**EXCERPT PROVIDED:**
BEGIN

CBR Quality of Service Test

The Citrix Branch Repeater includes integral quality-of-service (QoS) functionality that classifies traffic by flow and application. This works with various other optimization and compression technologies to control the bandwidth used and improve the user experience.

In Citrix Repeater, a traffic-shaping engine is included to manage all the TCP or User Datagram Protocol (UDP) traffic on WAN links in the incoming as well as outgoing directions. The traffic shaper is based on bandwidth-limited fair queuing, where every connection is assigned a weighted priority based on the assigned policies. Weighted priorities are applied to the actual WAN data transferred, after compression is applied. The weighted priority is based on the Application Classifiers defined in the Service Class, and you can also apply the weighted priorities on a per-link basis.

You can use the following mechanisms to apply Quality of Service:

  • Link Definition: Informs the traffic shaper which WAN link the packet is using. In a site with multiple links, each link has its own bandwidth limits and is managed independently.
  • Application Classifiers: Identifies and determines the protocol or application class to which traffic belongs.
  • Service Classes: Maps applications to acceleration decisions, traffic filters, and traffic-shaping policies.
  • Traffic Shaping Policies: Informs the traffic shaper about weighted priority and bandwidth limits to assign to which traffic type, the application classifier.

Figure 2.2 depicts the architecture for the QoS capabilities

Figure 1 : The QoS architecture

If branch users complain of link slowdowns, then administrators should be able to identify which traffic-shaping policy governs traffic acceleration on that link and should figure out how to fine-tune that policy to increase link throughput. The CBR Quality of Service test helps with this! This test auto-discovers the default and user-configured traffic-shaping policies and closely observes the traffic accelerated by each policy to identify those policies that may have to be tweaked in order to improve the rate of traffic acceleration, optimize bandwidth usage, and reduce packet loss.

END

**EXERCISES TO COMPLETE:**
**1.** Based on the CBR Quality of Service test page, explain in one to three sentences how the test helps administrators when branch users complain of link slowdowns.
**2.** Translate this sentence from the CBR Quality of Service test page into Spanish: "The traffic shaper is based on bandwidth-limited fair queuing, where every connection is assigned a weighted priority based on the assigned policies."
**3.** Print the passage of the CBR Quality of Service test page from "You can use" to "and traffic-shaping policies.".

**ENTRIES PROVIDED:**
BEGIN

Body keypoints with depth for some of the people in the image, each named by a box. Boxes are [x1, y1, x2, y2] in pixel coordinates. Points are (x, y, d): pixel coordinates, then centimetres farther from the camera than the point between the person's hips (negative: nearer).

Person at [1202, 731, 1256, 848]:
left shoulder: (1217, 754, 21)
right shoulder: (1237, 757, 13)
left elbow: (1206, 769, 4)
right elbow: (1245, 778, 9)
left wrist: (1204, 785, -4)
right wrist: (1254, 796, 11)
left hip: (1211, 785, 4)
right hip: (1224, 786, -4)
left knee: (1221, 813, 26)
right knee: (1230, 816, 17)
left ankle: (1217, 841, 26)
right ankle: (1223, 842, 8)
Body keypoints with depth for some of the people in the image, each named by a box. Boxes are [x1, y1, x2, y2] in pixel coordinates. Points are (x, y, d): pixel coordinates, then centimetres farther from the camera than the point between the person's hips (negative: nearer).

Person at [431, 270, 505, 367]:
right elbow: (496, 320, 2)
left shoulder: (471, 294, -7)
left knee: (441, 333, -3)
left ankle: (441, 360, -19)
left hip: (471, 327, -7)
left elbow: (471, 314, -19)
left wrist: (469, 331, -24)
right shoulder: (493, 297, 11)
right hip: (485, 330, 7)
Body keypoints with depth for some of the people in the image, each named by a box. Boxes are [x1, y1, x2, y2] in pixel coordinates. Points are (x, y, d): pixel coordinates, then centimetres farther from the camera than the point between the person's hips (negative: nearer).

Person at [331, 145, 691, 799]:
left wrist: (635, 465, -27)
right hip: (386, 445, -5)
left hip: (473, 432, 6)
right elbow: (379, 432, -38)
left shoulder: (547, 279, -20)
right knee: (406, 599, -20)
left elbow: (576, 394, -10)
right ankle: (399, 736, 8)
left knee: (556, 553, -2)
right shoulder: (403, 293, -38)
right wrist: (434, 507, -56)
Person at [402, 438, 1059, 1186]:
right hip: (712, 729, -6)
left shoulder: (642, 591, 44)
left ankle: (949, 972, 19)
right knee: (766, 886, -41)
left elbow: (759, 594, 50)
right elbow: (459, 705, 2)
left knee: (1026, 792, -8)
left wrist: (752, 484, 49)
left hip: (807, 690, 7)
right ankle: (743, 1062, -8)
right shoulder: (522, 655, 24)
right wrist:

END

**ANSWERS GIVEN:**
**1.** When users report slowdowns, administrators need to find the traffic-shaping policy that governs traffic acceleration on that link and fine-tune it to increase throughput. The test auto-discovers the default and user-configured traffic-shaping policies and closely observes the traffic each one accelerates. It thereby identifies the policies that may need tweaking to improve the rate of traffic acceleration, optimize bandwidth usage, and reduce packet loss.

**2.** El modelador de tráfico se basa en una cola equitativa limitada por ancho de banda, en la que a cada conexión se le asigna una prioridad ponderada según las políticas asignadas.

**3.**
You can use the following mechanisms to apply Quality of Service:

  • Link Definition: Informs the traffic shaper which WAN link the packet is using. In a site with multiple links, each link has its own bandwidth limits and is managed independently.
  • Application Classifiers: Identifies and determines the protocol or application class to which traffic belongs.
  • Service Classes: Maps applications to acceleration decisions, traffic filters, and traffic-shaping policies.